COVID-19 symptoms can range from sore throat, body aches, fever, chills and cough to stomach and gastrointestinal issues as well as a loss of taste and smell.

According to data by the Centers for Disease Control and Prevention, in the state of Wisconsin alone there have been 7,660 cases, and COVID-19 outbreaks disproportionately affect communities of color due to underlying health, social and economic disparities. 

“The irony of this is Milwaukee was the first jurisdictions that began tracking the impact of COVID-19 by race and ethnicity,” said Dr. Kowalik. “Once we started reviewing the data in detail we were like, ‘There is something going on we need to intervene.'”

Normally outbreaks are associated with hot spots, with the disease spreading through areas where people are gathered in close proximity. However, as other jurisdictions shared their collected data other correlations began to emerge.

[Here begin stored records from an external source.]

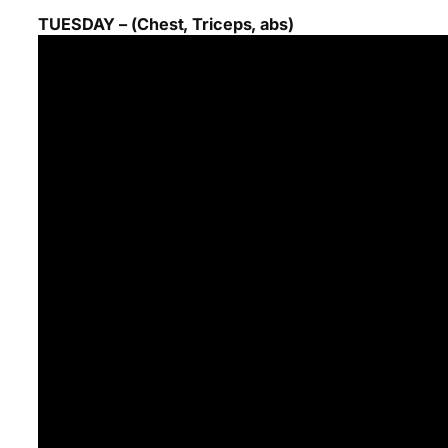
TUESDAY – (Chest, Triceps, abs)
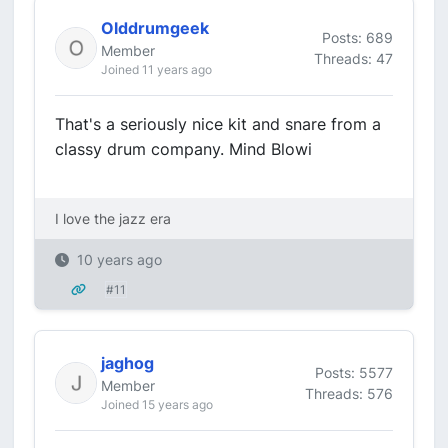
Olddrumgeek
Posts: 689
Member
Threads: 47
Joined 11 years ago
That's a seriously nice kit and snare from a
classy drum company. Mind Blowi
I love the jazz era
10 years ago
#11
jaghog
Posts: 5577
Member
Threads: 576
Joined 15 years ago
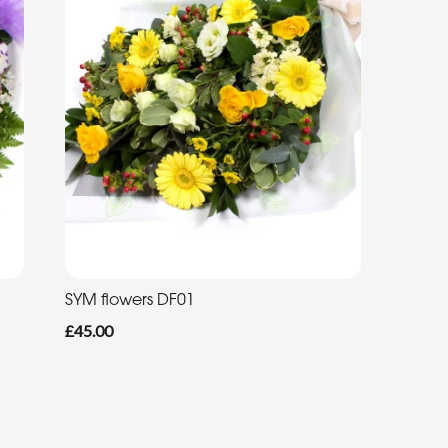
SYM flowers DF01
£45.00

Dr. Kowalik said in cities with a history of redlining and segregation, the spread of COVID-19 had associated heat maps for lead poisoning, infant mortality and violence.

“This is basically magnifying the effects of racism,” said Dr. Kowalik. “We are not analyzing or sharing the impact of COVID-19 by race and ethnicity. We are magnifying the impact of racism on people and how these policies and practices have played out.”

“What has occurred here is something that we will continue to experience if it’s not fixed once and for all,” said Dr. Kowalik. “All of the sectors will have to come together to dismantle and recreate a system that is going to finally address the inequities we have across the country.”